• Collected data:
##############################

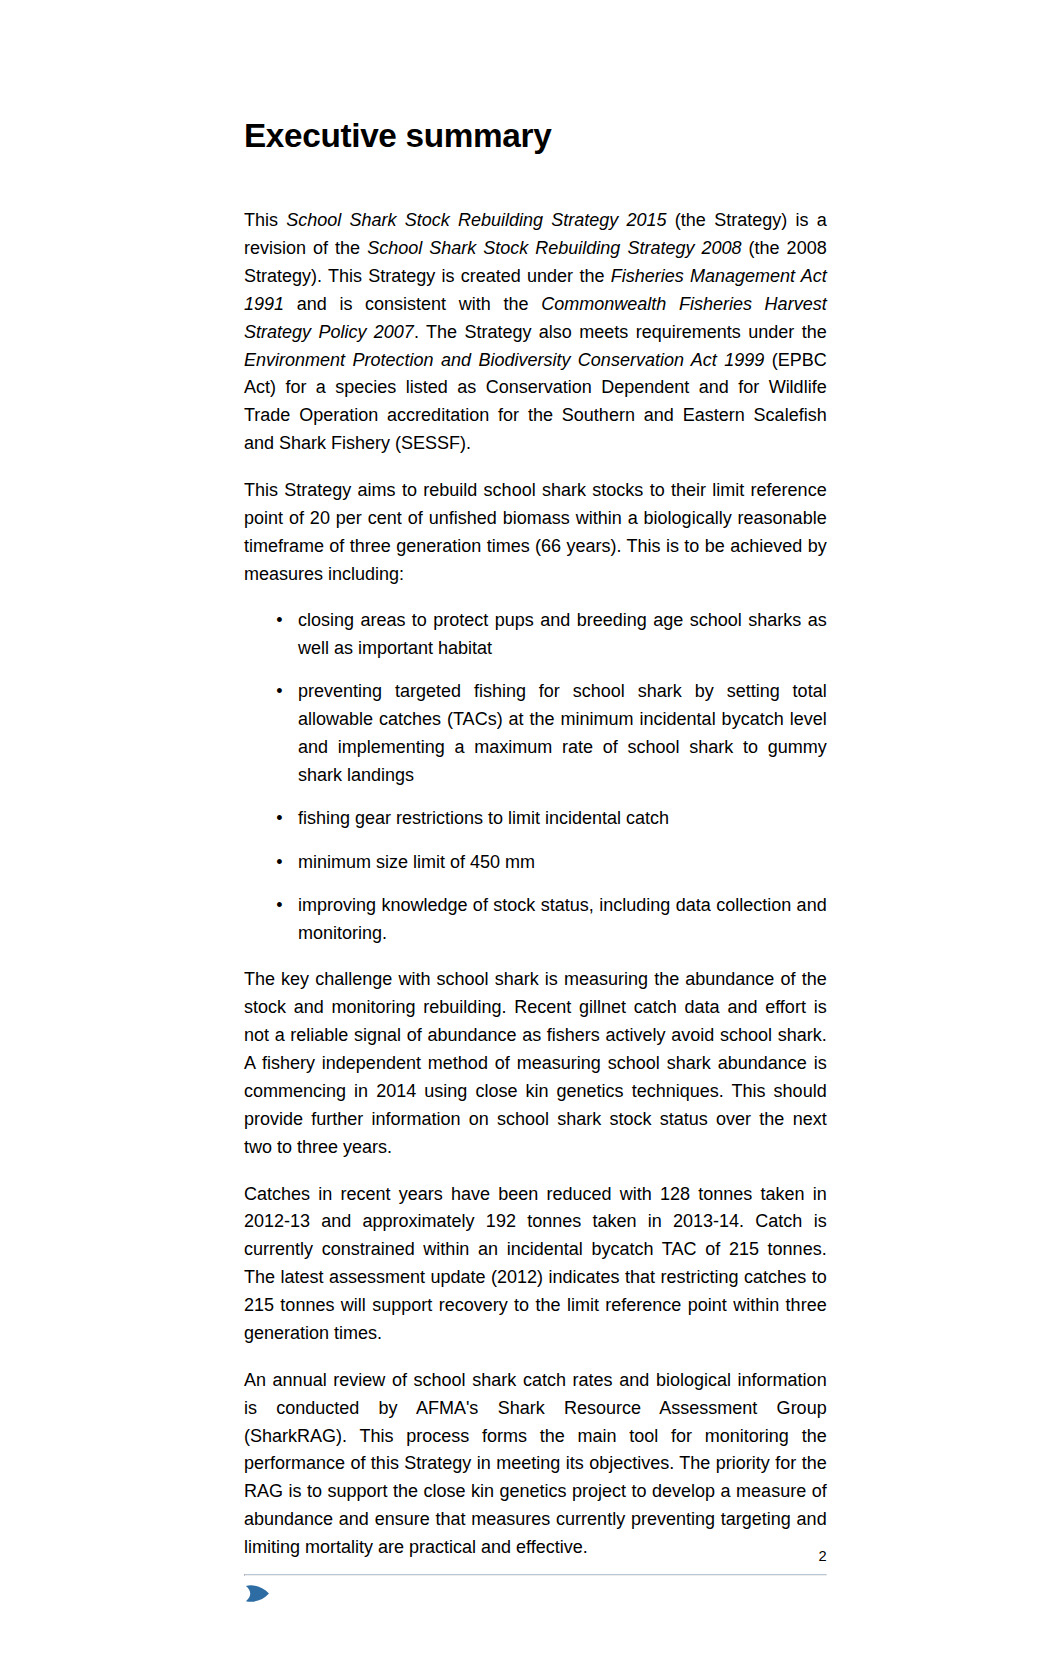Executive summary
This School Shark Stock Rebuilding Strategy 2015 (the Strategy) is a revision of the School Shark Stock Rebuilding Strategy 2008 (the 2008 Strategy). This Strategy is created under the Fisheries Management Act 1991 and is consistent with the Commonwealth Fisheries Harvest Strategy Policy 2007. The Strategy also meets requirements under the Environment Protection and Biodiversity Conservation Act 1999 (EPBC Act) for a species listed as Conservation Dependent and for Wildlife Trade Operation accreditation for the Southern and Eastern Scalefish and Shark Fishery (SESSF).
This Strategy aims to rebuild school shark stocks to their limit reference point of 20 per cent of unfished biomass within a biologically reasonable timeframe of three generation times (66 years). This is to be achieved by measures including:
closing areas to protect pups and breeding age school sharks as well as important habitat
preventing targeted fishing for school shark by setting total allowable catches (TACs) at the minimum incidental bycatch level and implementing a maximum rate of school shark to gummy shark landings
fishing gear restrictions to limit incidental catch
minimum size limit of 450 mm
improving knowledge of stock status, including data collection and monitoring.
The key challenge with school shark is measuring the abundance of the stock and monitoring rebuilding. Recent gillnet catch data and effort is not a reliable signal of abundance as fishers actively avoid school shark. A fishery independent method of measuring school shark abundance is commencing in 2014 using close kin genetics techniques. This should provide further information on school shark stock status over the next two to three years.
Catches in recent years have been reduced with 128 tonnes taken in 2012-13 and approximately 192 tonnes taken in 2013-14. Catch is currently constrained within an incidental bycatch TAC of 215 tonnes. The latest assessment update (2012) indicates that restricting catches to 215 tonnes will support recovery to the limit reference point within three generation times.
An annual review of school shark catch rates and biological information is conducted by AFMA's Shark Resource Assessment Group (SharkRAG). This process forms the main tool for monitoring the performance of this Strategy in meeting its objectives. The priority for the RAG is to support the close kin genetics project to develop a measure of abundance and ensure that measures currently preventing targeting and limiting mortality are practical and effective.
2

##############################

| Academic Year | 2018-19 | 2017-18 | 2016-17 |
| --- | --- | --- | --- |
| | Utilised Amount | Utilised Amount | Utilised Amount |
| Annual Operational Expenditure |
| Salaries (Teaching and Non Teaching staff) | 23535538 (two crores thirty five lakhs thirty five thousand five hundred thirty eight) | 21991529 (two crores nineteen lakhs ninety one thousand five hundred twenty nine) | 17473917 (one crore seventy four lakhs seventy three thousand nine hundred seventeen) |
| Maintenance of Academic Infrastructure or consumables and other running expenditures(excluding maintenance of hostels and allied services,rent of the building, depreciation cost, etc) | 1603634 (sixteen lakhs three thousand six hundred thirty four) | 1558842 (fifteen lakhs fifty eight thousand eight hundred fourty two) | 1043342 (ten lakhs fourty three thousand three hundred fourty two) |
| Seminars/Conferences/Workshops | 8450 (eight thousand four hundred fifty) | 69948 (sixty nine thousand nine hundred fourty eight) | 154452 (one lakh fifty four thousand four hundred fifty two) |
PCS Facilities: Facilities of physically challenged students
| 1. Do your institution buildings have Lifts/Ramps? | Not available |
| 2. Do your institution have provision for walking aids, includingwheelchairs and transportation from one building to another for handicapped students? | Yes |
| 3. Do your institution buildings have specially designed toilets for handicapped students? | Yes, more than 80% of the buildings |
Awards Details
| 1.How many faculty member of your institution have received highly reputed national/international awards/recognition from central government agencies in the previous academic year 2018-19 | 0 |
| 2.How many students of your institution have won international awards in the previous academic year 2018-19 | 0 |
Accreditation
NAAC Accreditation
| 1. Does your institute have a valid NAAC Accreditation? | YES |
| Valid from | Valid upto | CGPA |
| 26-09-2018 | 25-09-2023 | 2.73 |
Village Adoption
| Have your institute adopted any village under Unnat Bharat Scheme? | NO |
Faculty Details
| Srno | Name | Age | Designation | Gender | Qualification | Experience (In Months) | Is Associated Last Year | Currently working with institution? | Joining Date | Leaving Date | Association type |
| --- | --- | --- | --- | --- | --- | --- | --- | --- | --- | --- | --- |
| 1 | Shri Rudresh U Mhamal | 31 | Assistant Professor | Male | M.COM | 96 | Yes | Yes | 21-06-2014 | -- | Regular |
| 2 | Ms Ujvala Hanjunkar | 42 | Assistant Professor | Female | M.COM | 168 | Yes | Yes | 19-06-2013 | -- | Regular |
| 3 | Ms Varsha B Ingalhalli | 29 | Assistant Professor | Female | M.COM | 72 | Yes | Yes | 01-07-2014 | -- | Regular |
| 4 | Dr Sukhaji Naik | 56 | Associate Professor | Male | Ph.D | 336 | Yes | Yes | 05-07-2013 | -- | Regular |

##############################

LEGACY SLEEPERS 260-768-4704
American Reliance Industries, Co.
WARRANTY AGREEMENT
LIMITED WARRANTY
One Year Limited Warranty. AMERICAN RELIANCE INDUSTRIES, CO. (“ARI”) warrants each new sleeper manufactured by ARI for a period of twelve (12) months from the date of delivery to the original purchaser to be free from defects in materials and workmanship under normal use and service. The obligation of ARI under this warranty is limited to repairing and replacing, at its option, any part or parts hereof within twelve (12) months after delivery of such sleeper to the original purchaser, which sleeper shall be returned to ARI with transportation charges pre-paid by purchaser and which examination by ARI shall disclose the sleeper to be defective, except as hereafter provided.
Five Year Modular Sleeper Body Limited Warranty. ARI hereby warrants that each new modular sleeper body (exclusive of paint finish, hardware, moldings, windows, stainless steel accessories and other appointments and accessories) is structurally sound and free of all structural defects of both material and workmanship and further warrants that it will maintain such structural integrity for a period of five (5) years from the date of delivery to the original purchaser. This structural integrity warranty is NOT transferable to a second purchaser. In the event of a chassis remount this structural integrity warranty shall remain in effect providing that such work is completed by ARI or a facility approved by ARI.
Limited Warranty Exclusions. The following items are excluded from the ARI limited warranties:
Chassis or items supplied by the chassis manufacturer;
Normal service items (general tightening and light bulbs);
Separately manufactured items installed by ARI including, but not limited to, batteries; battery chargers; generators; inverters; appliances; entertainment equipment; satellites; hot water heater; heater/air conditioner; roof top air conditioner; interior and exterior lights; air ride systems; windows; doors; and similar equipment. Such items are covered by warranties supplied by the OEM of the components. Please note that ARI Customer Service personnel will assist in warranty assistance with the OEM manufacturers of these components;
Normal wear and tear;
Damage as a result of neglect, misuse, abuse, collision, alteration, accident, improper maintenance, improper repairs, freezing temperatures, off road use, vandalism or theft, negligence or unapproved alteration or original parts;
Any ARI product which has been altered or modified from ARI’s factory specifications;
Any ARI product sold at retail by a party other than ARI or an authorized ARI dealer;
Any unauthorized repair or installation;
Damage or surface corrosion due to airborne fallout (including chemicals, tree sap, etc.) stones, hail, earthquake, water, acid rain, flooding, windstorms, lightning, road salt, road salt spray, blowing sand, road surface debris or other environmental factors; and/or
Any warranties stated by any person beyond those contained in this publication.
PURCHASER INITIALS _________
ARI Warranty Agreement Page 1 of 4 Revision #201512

##############################

• What needs to be done:
Set the pictures aside and transcribe exactly the stretch of lines above, beginning with the one holding "Executive summary" and ending with the one holding "This School Shark".

• Solution below:
Executive summary
This School Shark Stock Rebuilding Strategy 2015 (the Strategy) is a revision of the School Shark Stock Rebuilding Strategy 2008 (the 2008 Strategy). This Strategy is created under the Fisheries Management Act 1991 and is consistent with the Commonwealth Fisheries Harvest Strategy Policy 2007. The Strategy also meets requirements under the Environment Protection and Biodiversity Conservation Act 1999 (EPBC Act) for a species listed as Conservation Dependent and for Wildlife Trade Operation accreditation for the Southern and Eastern Scalefish and Shark Fishery (SESSF).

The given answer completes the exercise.